Search the records for "viaggio". Copy every line where it appears.

(Page-level text extractions)
****
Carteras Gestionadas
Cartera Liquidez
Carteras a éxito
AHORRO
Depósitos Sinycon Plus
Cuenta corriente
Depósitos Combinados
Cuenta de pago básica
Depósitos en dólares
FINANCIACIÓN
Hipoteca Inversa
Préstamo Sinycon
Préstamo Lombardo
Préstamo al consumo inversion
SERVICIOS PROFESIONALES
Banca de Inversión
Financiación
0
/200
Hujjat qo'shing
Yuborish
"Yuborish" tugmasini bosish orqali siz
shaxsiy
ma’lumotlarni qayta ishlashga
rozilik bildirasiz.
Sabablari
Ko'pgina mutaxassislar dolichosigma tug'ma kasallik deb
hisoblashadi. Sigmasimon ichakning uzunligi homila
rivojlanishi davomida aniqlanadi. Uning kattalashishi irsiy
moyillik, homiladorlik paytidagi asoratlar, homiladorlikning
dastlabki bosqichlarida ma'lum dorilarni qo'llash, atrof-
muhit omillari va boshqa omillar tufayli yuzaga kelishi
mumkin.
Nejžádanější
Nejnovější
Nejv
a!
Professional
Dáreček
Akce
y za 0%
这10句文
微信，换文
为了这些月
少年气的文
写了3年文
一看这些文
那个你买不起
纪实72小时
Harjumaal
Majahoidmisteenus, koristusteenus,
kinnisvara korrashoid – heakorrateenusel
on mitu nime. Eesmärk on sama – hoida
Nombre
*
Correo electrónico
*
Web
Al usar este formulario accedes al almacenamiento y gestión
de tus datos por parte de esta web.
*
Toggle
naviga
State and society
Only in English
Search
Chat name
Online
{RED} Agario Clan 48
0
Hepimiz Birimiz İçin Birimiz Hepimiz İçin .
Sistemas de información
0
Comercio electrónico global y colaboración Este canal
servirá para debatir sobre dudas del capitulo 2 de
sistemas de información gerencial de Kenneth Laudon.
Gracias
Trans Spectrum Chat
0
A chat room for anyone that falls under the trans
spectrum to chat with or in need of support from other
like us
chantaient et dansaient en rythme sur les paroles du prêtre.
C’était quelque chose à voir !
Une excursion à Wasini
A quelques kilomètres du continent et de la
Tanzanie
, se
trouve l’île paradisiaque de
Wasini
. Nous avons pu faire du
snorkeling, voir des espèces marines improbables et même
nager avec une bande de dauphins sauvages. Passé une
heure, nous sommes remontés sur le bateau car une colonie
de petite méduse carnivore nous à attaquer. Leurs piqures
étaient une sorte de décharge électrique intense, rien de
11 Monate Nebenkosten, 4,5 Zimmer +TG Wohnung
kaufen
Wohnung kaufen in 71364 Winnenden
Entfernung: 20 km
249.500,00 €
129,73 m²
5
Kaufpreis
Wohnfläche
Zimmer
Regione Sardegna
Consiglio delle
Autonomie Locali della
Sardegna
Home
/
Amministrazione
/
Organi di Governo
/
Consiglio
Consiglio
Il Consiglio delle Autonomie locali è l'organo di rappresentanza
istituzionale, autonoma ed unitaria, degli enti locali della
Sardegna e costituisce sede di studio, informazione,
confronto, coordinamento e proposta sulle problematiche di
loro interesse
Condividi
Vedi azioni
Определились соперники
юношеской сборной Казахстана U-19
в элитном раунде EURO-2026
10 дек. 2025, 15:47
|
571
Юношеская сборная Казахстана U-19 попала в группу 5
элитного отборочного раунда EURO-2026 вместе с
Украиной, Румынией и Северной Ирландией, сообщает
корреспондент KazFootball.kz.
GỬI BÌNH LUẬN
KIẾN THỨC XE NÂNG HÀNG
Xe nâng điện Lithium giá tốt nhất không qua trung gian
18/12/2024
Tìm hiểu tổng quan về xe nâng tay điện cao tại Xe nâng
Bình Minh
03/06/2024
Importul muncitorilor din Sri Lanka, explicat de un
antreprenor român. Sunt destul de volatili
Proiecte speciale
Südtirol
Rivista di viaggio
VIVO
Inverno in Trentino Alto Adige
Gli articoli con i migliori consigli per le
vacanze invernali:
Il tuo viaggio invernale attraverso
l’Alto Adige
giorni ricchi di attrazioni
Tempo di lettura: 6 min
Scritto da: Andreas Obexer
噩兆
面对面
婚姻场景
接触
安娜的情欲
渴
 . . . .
****
_WRITTEN RESPONSE_
Rivista di viaggio
Il tuo viaggio invernale attraverso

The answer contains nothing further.